Parent Perspectives on HPV Vaccine: Knowledge, Attitudes, and Behaviors at Urban Immunization Clinics
Anne Bailowitz, Division of Maternal and Child Health, Baltimore City Health Department, 4 S. Frederick St., 3rd Floor, Baltimore, MD, USA and Jessica Ostermann.
Learning Objectives for this Presentation: By the end of the presentation participants will be able to: 1. Define the features of HPV vaccine 2. Identify parental HPV vaccine knowledge, attitudes, and behaviors 3. Apply these findings to planning health education
Background: HPV vaccine is one of the newest vaccines approved for use in adolescents. Few reports are available on parental knowledge, attitudes, and behaviors regarding the vaccine. Although manufacturer-supported television advertising is abundant, other education campaigns are embryonic.

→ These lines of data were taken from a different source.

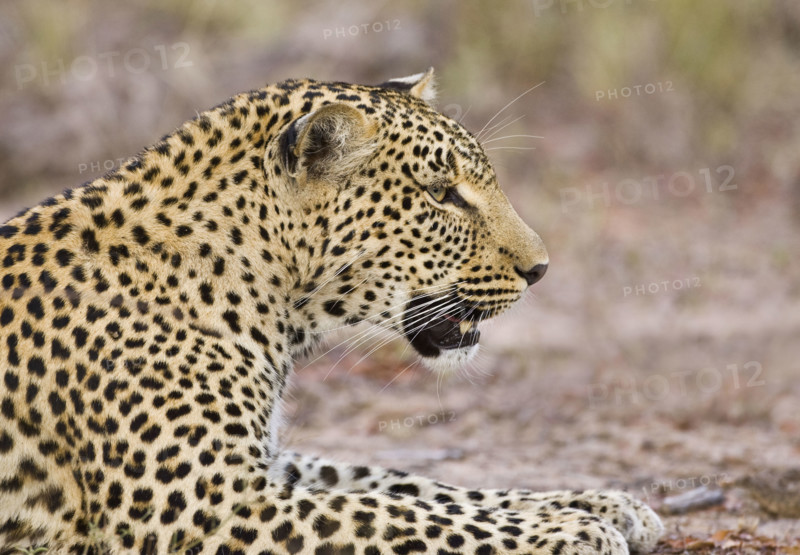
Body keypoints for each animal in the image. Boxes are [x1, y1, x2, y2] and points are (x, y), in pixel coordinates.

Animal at [0, 68, 663, 554]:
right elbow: (395, 515)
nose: (540, 269)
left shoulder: (267, 466)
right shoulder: (204, 504)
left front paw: (599, 503)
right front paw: (572, 529)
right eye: (440, 194)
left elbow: (409, 484)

Objectives: 1. Describe parent demographics 2. Assess parent knowledge of HPV vaccine and willingness to use it 3. Define information sources and unanswered questions
Methods: One hundred parents attending two public immunization clinics in Baltimore, MD were interviewed 8/7-10/24/07. Interviewers were medical professionals trained in survey methods. The questionnaire consisted of two sections: demography and vaccine-related questions.
Results: Respondents were 88% female. Twenty-eight percent were under 27 years; 90% were under 50. Seventy-seven percent were African American. Forty percent completed high school and 11% completed college. Approximately half (51%) were aware of the vaccine; one-third knew HPV vaccine prevented cancer in women but only 4% correctly identified the cancer. Less than 5% were aware the vaccine was useful in men. One-third wanted the vaccine for themselves; 43% wanted it for their daughters. Questions about the vaccine focused on side effects, long-term effects, and efficacy. Major information sources included television (33%), physicians (7%), and school (5%).
Conclusions: Parent knowledge of HPV vaccine is suboptimal. Nevertheless, vaccine acceptance was relatively high. Concerns were similar to those mentioned for other vaccines. The major information source, television, was the preferred manufacturer medium. Expanded education venues should include clinics, physician offices, schools and health fairs.